In other words, why has coefList only 2 elements and not 3 or 4, namely {bkg1,0,bkg2,0}?

Thanks in advance,
Cheers Marie

Hi @MarieD,

that’s a good question, I didn’t go into much detail in the original answer because I didn’t know if you actually care about the background parameters and uncertainties. So you want to know the number of background +/- uncertainty in each of these regions?

The reason why in my setup the RooParametricStepFunction has only two parameters is the following:
it’s bin boundaries are defined excluding the empty regions on the left and the right, so we have 3 bins in my example: the first peak, the “gap”, and the second peak. The RooParametricStepFunction is implementing a RooAbsPdf, so it normalizes itself. Because of this normalization condition, you only need 2 coefficients to fully define it for 3 bins.

Then, this RooParametricStepFunction is used in a RooAddPdf, where each component needs a coefficient that corresponds to a number of events, such that the total number of events can be used in an extended fit. So the nbkg parameter is the easiest to interpret: it’s the total number of background events. The coefficients of the step function are a bit more complicated to interpret, because they aren’t number of events but probability densities. To get the total number of events, you would have to multiply them by the range width and then by the total number of events. So for example, in the first region the number of background events in the example is bkg1 * (400 - 120) * nbkg. The number of events in the last region is just nbkg minus the number of events in all the other regions.

Does that make things a little bit more clear?

Dear @jonas , it does, thanks a lot for the help!

Dear @jonas , would this code also work for a non constant background, e.g. a linear background? Could I just redefine bkg1 as a RooFormulaVar? because then, for the background of the second peak, it would just be a constant if I understand well?
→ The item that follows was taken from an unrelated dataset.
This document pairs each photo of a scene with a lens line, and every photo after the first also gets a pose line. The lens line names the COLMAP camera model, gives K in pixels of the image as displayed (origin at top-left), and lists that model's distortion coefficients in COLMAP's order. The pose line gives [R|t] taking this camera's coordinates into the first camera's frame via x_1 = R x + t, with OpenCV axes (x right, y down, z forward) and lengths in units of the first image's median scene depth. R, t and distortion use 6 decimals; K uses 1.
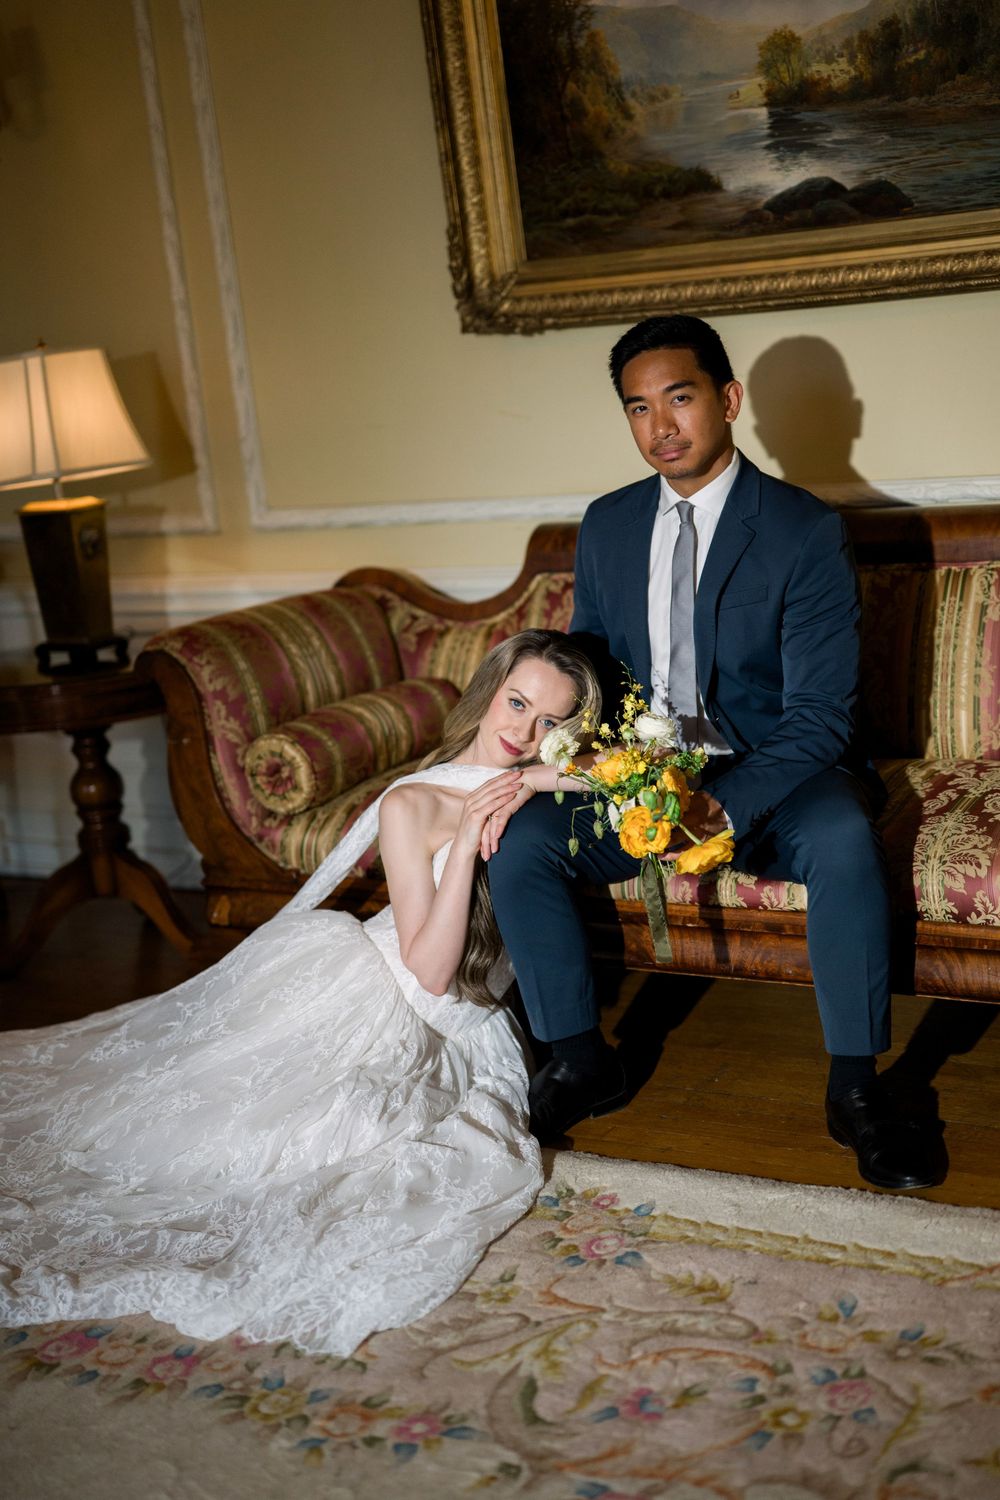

Yes, you can also use other pdfs for the background, but not a RooFormulaVar because it it not a pdf. You’d have to use a RooGenericPdf, which is the pdf equivalent of a RooFormulaVar. Maybe that’s better than my approach with the step function, because it’s more flexible.

Do I then add this RooGenericPdf to the coefList?

Nono, the RooGenericPdf would replace the RooParametricStepFunction in the RooAddPdf. The coefList would cease to exist as such, and instead you’d have a list of variables that get used in the formula of your RooGenericPdf. You can find examples here:

https://root.cern.ch/doc/master/rf103__interprfuncs_8C.html

But how does it force it to be zero then, outside the range?

Well, the formula in your RooGenericPdf will have some more complicated logic. You can do conditionals with the C++ ternary operator inline in the formula.

But maybe it’s better to write your background shape as a C++ function, declare this to ROOT and then use it in the RooGenericPdf. That’s what I would do, and I recently wrote about this approach here:

ok, thanks a lot for all of the help!

This topic was automatically closed 14 days after the last reply. New replies are no longer allowed.